Crystallographically Determined Etching and Its Relevance to the Metal-Assisted Catalytic Etching (MACE) of Silicon Powders

Metal-assisted catalytic etching (MACE) using Ag nanoparticles as catalysts and H₂O₂ as oxidant has been performed on single-crystal Si wafers, single-crystal electronics grade Si powders, and polycrystalline metallurgical grade Si powders. The temperature dependence of the etch kinetics has been measured over the range 5-37°C. Etching is found to proceed preferentially in a 〈001〉 direction with an activation energy of ~0.4 eV on substrates with (001), (110), and (111) orientations.

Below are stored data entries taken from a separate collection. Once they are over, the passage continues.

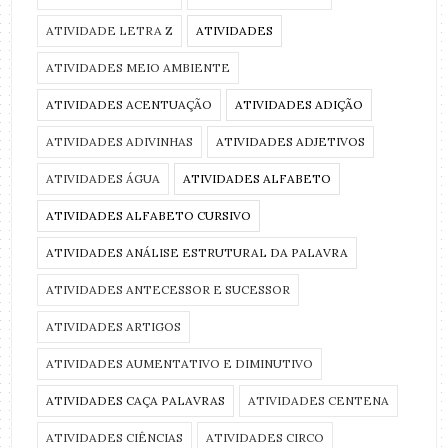
ATIVIDADE LETRA Z
ATIVIDADES
ATIVIDADES MEIO AMBIENTE
ATIVIDADES ACENTUAÇÃO
ATIVIDADES ADIÇÃO
ATIVIDADES ADIVINHAS
ATIVIDADES ADJETIVOS
ATIVIDADES ÁGUA
ATIVIDADES ALFABETO
ATIVIDADES ALFABETO CURSIVO
ATIVIDADES ANÁLISE ESTRUTURAL DA PALAVRA
ATIVIDADES ANTECESSOR E SUCESSOR
ATIVIDADES ARTIGOS
ATIVIDADES AUMENTATIVO E DIMINUTIVO
ATIVIDADES CAÇA PALAVRAS
ATIVIDADES CENTENA
ATIVIDADES CIÊNCIAS
ATIVIDADES CIRCO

A quantitative model to explain the preference for etching in the 〈001〉 direction is developed and found to be consistent with the measured activation energies. Etching of metallurgical grade powders produces particles, the surfaces of which are covered primarily with porous silicon (por-Si) in the form of interconnected ridges. Silicon nanowires (SiNW) and bundles of SiNW can be harvested from these porous particles by ultrasonic agitation. Analysis of the forces acting between the metal nanoparticle catalyst and the Si particle demonstrates that strongly attractive electrostatic and van der Waals interactions ensure that the metal nanoparticles remain in intimate contact with the Si particles throughout the etch process. These attractive forces draw the catalyst toward the interior of the particle and explain why the powder particles are etched equivalently on all the exposed faces.